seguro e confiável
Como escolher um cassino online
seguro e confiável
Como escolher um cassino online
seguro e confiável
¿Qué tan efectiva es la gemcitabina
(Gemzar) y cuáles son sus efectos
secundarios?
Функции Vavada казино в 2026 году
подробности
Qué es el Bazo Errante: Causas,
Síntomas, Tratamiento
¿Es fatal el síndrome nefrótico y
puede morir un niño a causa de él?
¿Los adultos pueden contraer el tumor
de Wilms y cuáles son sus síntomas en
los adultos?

+ + +

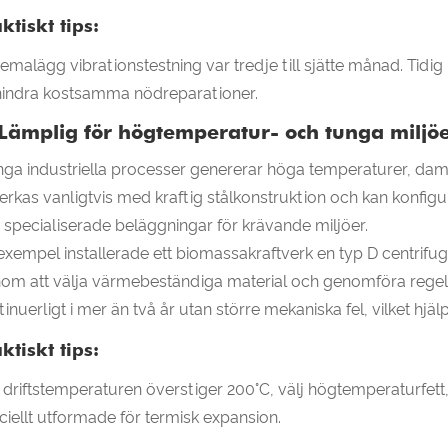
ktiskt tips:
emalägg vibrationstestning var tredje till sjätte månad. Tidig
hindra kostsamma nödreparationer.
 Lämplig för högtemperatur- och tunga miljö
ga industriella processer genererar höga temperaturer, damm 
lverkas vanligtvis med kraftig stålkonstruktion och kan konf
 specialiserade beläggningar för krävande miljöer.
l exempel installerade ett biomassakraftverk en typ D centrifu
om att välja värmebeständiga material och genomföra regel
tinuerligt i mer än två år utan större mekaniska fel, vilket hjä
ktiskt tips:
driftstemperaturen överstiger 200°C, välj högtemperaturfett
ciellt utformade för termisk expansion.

+ + +

→ **Try it**:
Retype, in the same exact form, the lines of the material above from the line holding "Qué es el Bazo" through the line holding "los adultos?".

→ **Answer section**:
Qué es el Bazo Errante: Causas,
Síntomas, Tratamiento
¿Es fatal el síndrome nefrótico y
puede morir un niño a causa de él?
¿Los adultos pueden contraer el tumor
de Wilms y cuáles son sus síntomas en
los adultos?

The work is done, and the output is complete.